Cape Town dam levels rise after storm, but nowhere near enough

cape town dam levels june 2017 steenbras

Great news, Cape Town. Your major dam levels have finally seen an increase week-over-week, albeit a tiny one.

After Wednesday’s punchy cold front and the weekend’s steady rainfall experienced across the city, water levels in all six major dams have seen a slight buff.

The Theewaterskloof Dam for instance — the city’s biggest reservoir — is now at 15.3% capacity, up from last week’s 13.6%.

The Berg River Dam is up from 30.4% to 32.2%.

Additionally, the Voelvlei Dam’s level showed an increase too, but only by 0.4% to 16.6%.

cape town dam levels june 2017

Image: City of Cape Town Weekly Water Dashboard report, 12 June 2017

Both Steenbras reservoirs and Wemmershoek Dam — the three smallest major dams — also boasted increased reserves.

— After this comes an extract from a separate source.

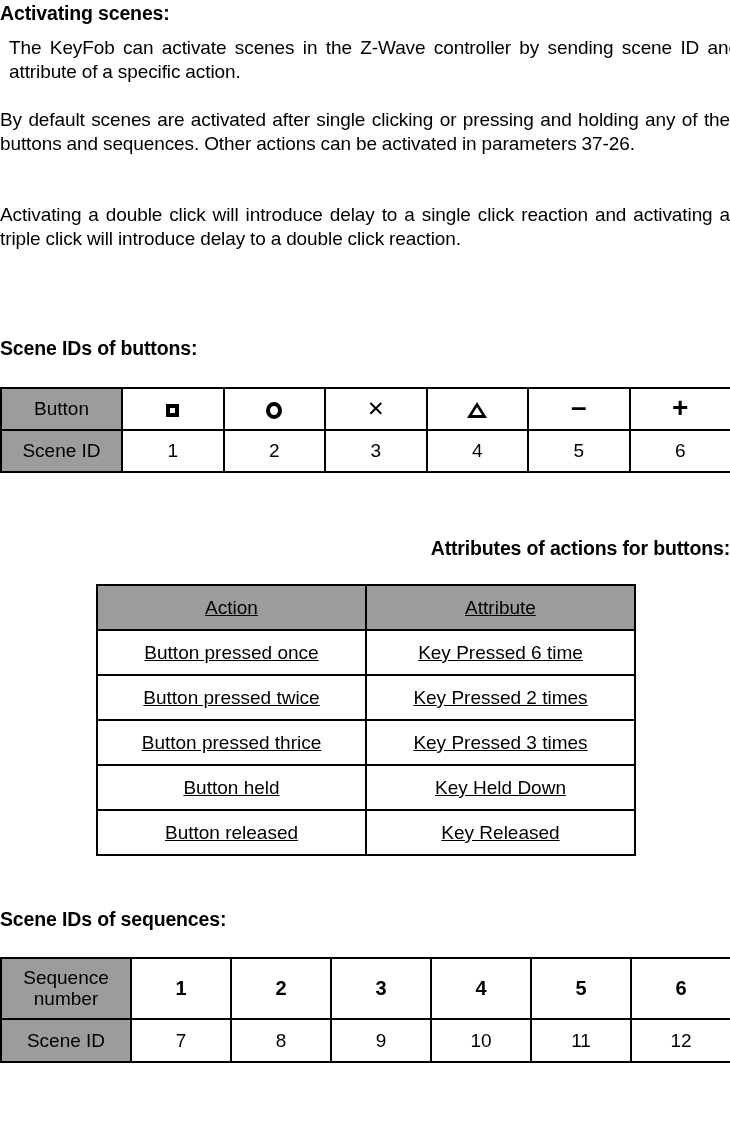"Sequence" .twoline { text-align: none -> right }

Overall, dam levels have breached the combined 20% full mark, up from 19.6% last week to 21.2% this week.

Cape Town’s dams have increased from a combined 19.6% total last week to 21.2% this

While the rise is notable and should be celebrated, the current dam levels still leave the city in a precarious position going into the warmer months.

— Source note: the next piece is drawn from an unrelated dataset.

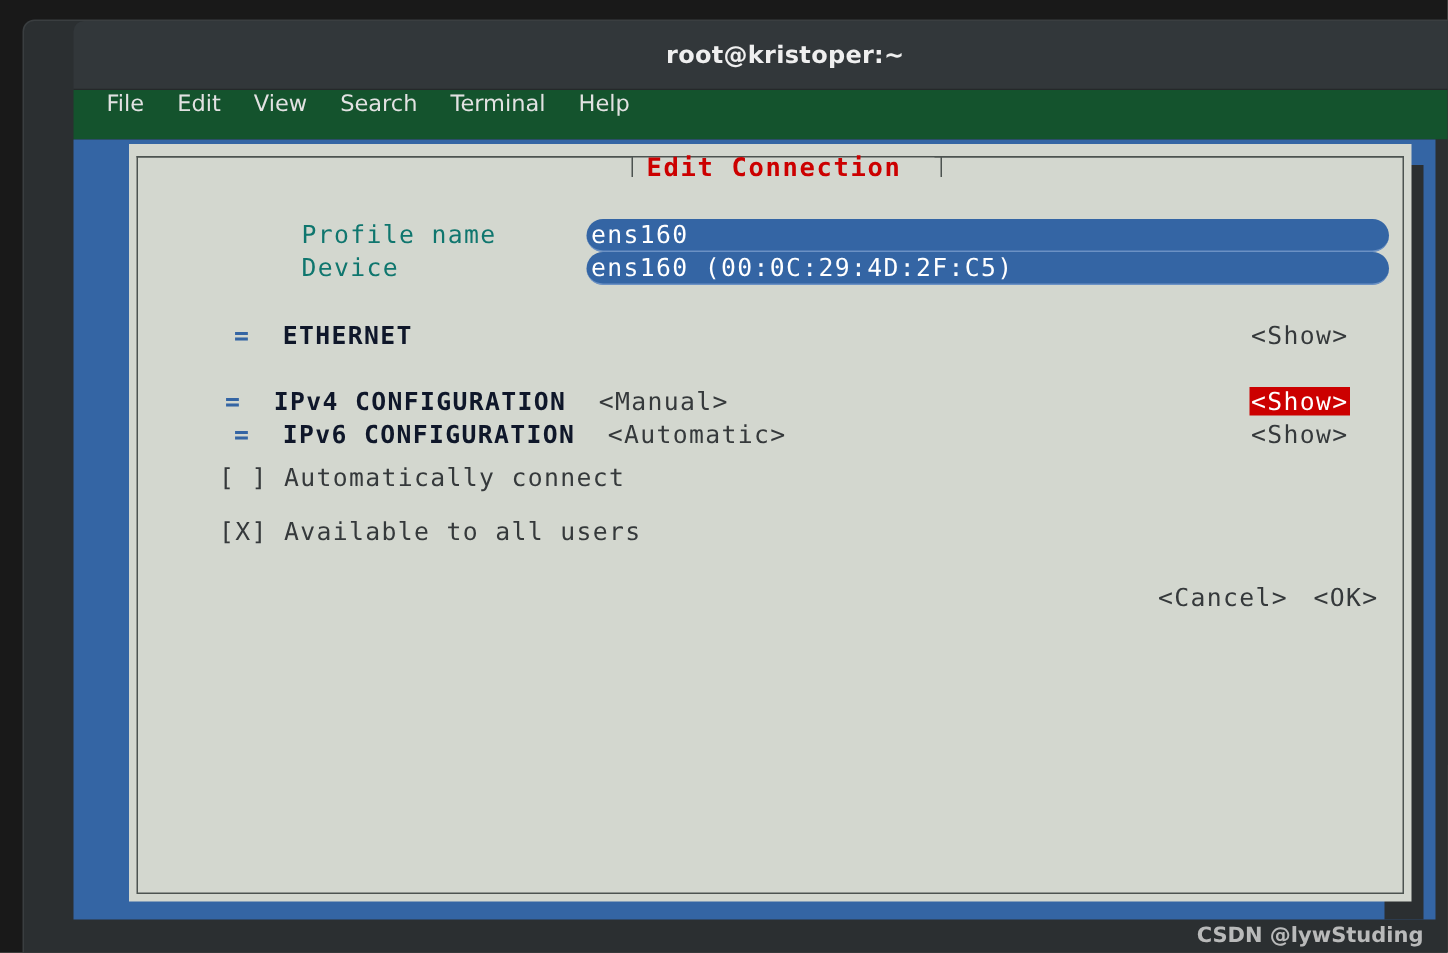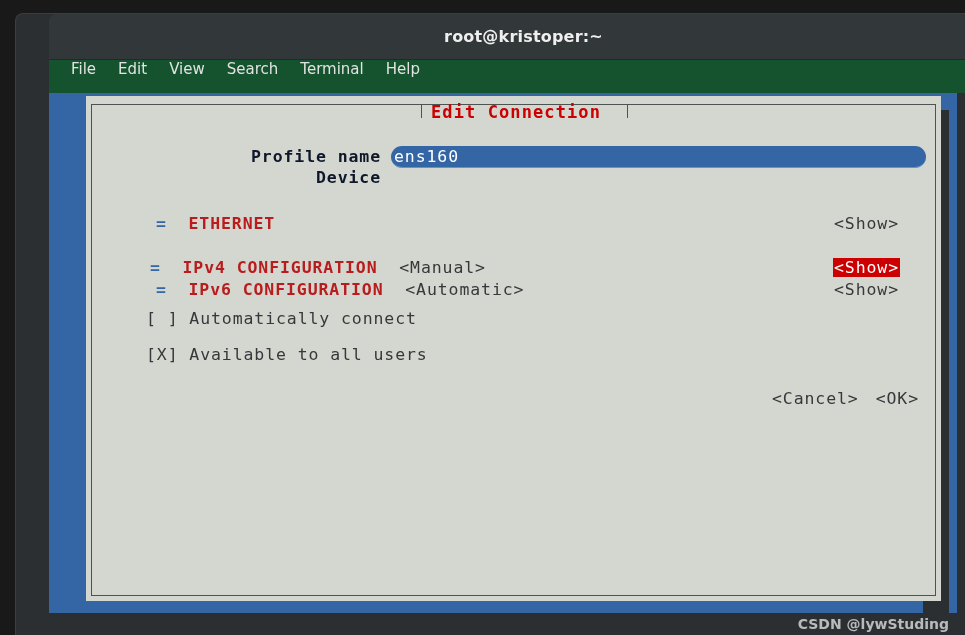"Profile name" .field-label { color: #0f172a -> #0f766e; font-weight: bold -> normal; text-align: right -> left }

A drastic reduction in water usage has been noted though.

In the City’s extended report, the city’s combined consumption is now around 615-million litres per day, down from last week. It remains above the City’s 600-million litres per day target though.

The City of Cape Town on Twitter called for residents to continue to conserve water “irrespective of the rain”.

Additionally, it confirmed that all water restrictions remain in place.